TASK DETAILS. Faithfully return all lines, omitting every embedded picture.

INFORMATION SUPPLIED.
━━━━━━━━

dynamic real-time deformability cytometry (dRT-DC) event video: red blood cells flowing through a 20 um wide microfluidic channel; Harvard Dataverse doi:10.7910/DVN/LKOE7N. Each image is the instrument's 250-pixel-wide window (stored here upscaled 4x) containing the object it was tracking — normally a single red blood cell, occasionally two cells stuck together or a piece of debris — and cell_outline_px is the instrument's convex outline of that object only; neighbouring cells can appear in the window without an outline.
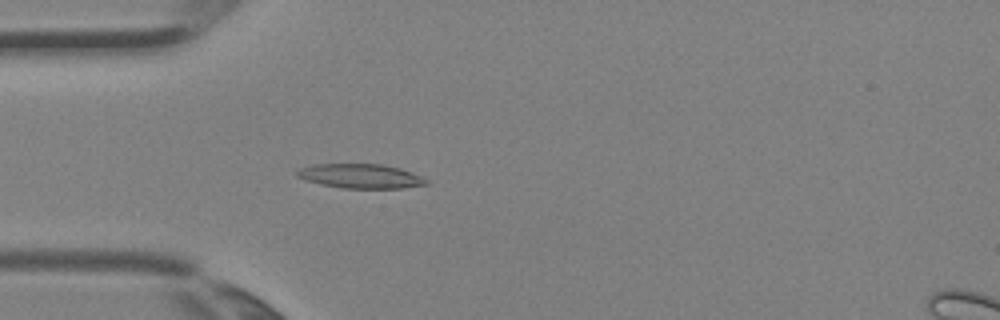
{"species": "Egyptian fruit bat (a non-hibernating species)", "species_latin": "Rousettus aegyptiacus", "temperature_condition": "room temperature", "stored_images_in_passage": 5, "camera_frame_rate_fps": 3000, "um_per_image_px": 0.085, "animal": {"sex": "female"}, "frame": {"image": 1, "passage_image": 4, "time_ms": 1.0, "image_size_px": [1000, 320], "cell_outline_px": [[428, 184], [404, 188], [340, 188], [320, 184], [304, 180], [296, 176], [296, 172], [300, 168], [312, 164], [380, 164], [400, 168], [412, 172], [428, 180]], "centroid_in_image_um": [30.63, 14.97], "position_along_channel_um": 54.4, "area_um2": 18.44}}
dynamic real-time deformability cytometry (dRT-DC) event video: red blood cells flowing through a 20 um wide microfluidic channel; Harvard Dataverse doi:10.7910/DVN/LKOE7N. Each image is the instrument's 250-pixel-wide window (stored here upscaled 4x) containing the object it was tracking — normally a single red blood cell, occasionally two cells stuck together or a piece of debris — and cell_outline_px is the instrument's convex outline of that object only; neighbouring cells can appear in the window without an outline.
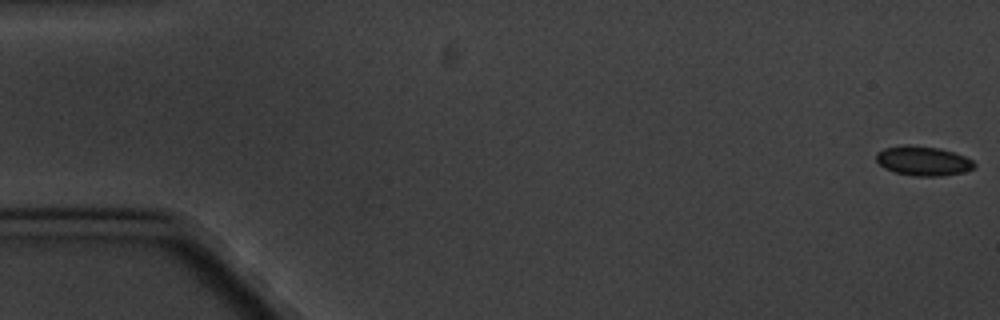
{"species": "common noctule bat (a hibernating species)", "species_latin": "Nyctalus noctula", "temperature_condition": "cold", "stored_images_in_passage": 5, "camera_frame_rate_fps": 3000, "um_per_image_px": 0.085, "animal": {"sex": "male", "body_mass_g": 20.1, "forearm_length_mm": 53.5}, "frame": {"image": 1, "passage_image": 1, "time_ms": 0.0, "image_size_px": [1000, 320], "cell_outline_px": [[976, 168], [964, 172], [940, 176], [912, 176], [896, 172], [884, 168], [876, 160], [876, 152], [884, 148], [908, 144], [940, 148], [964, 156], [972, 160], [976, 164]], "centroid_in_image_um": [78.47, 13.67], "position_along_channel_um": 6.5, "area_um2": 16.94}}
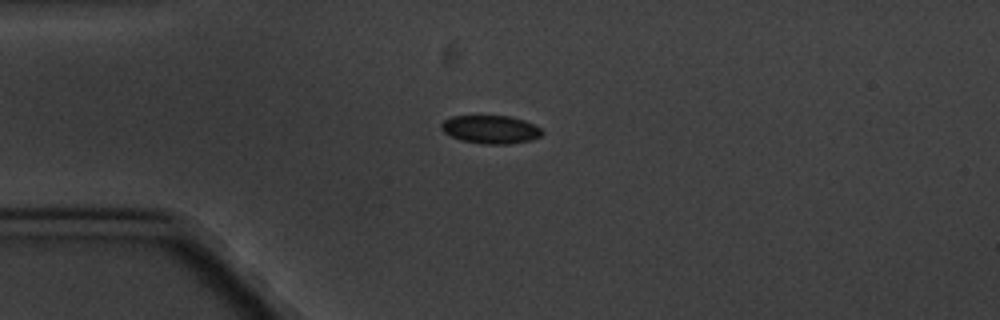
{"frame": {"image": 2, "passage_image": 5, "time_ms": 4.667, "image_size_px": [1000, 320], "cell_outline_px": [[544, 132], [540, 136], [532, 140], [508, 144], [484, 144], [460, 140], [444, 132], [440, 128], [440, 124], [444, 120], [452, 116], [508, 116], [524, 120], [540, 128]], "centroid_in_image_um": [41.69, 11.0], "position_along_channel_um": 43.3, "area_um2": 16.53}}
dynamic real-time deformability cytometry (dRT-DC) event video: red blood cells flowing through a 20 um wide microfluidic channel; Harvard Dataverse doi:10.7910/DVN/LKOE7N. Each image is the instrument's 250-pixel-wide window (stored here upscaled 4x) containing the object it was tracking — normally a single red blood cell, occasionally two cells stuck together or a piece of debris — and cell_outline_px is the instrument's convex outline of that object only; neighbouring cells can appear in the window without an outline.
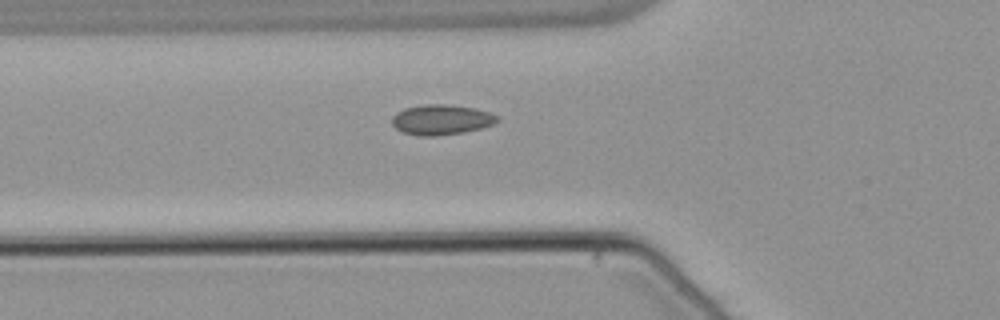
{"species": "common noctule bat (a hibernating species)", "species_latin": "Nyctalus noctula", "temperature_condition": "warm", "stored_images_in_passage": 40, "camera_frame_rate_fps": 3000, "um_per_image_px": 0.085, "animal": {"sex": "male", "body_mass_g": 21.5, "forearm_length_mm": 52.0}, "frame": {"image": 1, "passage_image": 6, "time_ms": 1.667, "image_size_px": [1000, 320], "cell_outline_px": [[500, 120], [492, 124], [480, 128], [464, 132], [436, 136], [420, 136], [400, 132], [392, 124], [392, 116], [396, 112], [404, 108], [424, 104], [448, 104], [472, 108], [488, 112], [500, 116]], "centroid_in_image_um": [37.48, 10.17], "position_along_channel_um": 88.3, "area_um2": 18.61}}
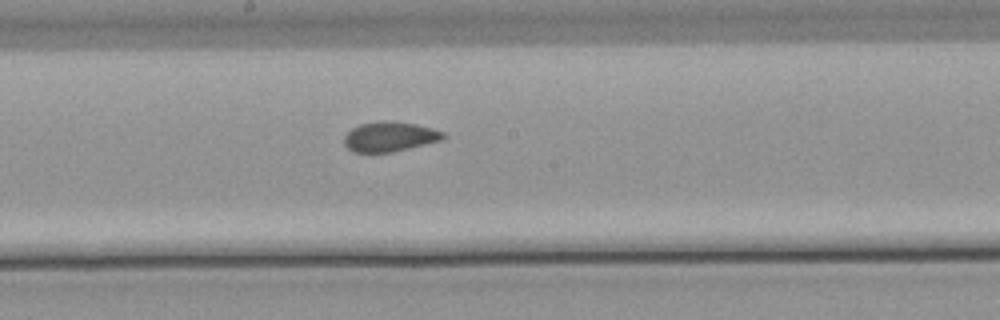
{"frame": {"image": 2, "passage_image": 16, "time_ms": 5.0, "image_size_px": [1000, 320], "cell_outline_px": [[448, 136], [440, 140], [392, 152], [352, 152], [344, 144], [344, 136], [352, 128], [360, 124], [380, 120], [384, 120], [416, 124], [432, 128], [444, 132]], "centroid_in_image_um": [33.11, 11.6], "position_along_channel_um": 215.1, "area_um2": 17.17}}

━━━━━━━━

CORRECT OUTPUT.
dynamic real-time deformability cytometry (dRT-DC) event video: red blood cells flowing through a 20 um wide microfluidic channel; Harvard Dataverse doi:10.7910/DVN/LKOE7N. Each image is the instrument's 250-pixel-wide window (stored here upscaled 4x) containing the object it was tracking — normally a single red blood cell, occasionally two cells stuck together or a piece of debris — and cell_outline_px is the instrument's convex outline of that object only; neighbouring cells can appear in the window without an outline.
{"species": "Egyptian fruit bat (a non-hibernating species)", "species_latin": "Rousettus aegyptiacus", "temperature_condition": "room temperature", "stored_images_in_passage": 5, "camera_frame_rate_fps": 3000, "um_per_image_px": 0.085, "animal": {"sex": "female"}, "frame": {"image": 1, "passage_image": 4, "time_ms": 1.0, "image_size_px": [1000, 320], "cell_outline_px": [[428, 184], [404, 188], [340, 188], [320, 184], [304, 180], [296, 176], [296, 172], [300, 168], [312, 164], [380, 164], [400, 168], [412, 172], [428, 180]], "centroid_in_image_um": [30.63, 14.97], "position_along_channel_um": 54.4, "area_um2": 18.44}}
dynamic real-time deformability cytometry (dRT-DC) event video: red blood cells flowing through a 20 um wide microfluidic channel; Harvard Dataverse doi:10.7910/DVN/LKOE7N. Each image is the instrument's 250-pixel-wide window (stored here upscaled 4x) containing the object it was tracking — normally a single red blood cell, occasionally two cells stuck together or a piece of debris — and cell_outline_px is the instrument's convex outline of that object only; neighbouring cells can appear in the window without an outline.
{"species": "common noctule bat (a hibernating species)", "species_latin": "Nyctalus noctula", "temperature_condition": "cold", "stored_images_in_passage": 5, "camera_frame_rate_fps": 3000, "um_per_image_px": 0.085, "animal": {"sex": "male", "body_mass_g": 20.1, "forearm_length_mm": 53.5}, "frame": {"image": 1, "passage_image": 1, "time_ms": 0.0, "image_size_px": [1000, 320], "cell_outline_px": [[976, 168], [964, 172], [940, 176], [912, 176], [896, 172], [884, 168], [876, 160], [876, 152], [884, 148], [908, 144], [940, 148], [964, 156], [972, 160], [976, 164]], "centroid_in_image_um": [78.47, 13.67], "position_along_channel_um": 6.5, "area_um2": 16.94}}
{"frame": {"image": 2, "passage_image": 5, "time_ms": 4.667, "image_size_px": [1000, 320], "cell_outline_px": [[544, 132], [540, 136], [532, 140], [508, 144], [484, 144], [460, 140], [444, 132], [440, 128], [440, 124], [444, 120], [452, 116], [508, 116], [524, 120], [540, 128]], "centroid_in_image_um": [41.69, 11.0], "position_along_channel_um": 43.3, "area_um2": 16.53}}
dynamic real-time deformability cytometry (dRT-DC) event video: red blood cells flowing through a 20 um wide microfluidic channel; Harvard Dataverse doi:10.7910/DVN/LKOE7N. Each image is the instrument's 250-pixel-wide window (stored here upscaled 4x) containing the object it was tracking — normally a single red blood cell, occasionally two cells stuck together or a piece of debris — and cell_outline_px is the instrument's convex outline of that object only; neighbouring cells can appear in the window without an outline.
{"species": "common noctule bat (a hibernating species)", "species_latin": "Nyctalus noctula", "temperature_condition": "warm", "stored_images_in_passage": 40, "camera_frame_rate_fps": 3000, "um_per_image_px": 0.085, "animal": {"sex": "male", "body_mass_g": 21.5, "forearm_length_mm": 52.0}, "frame": {"image": 1, "passage_image": 6, "time_ms": 1.667, "image_size_px": [1000, 320], "cell_outline_px": [[500, 120], [492, 124], [480, 128], [464, 132], [436, 136], [420, 136], [400, 132], [392, 124], [392, 116], [396, 112], [404, 108], [424, 104], [448, 104], [472, 108], [488, 112], [500, 116]], "centroid_in_image_um": [37.48, 10.17], "position_along_channel_um": 88.3, "area_um2": 18.61}}
{"frame": {"image": 2, "passage_image": 16, "time_ms": 5.0, "image_size_px": [1000, 320], "cell_outline_px": [[448, 136], [440, 140], [392, 152], [352, 152], [344, 144], [344, 136], [352, 128], [360, 124], [380, 120], [384, 120], [416, 124], [432, 128], [444, 132]], "centroid_in_image_um": [33.11, 11.6], "position_along_channel_um": 215.1, "area_um2": 17.17}}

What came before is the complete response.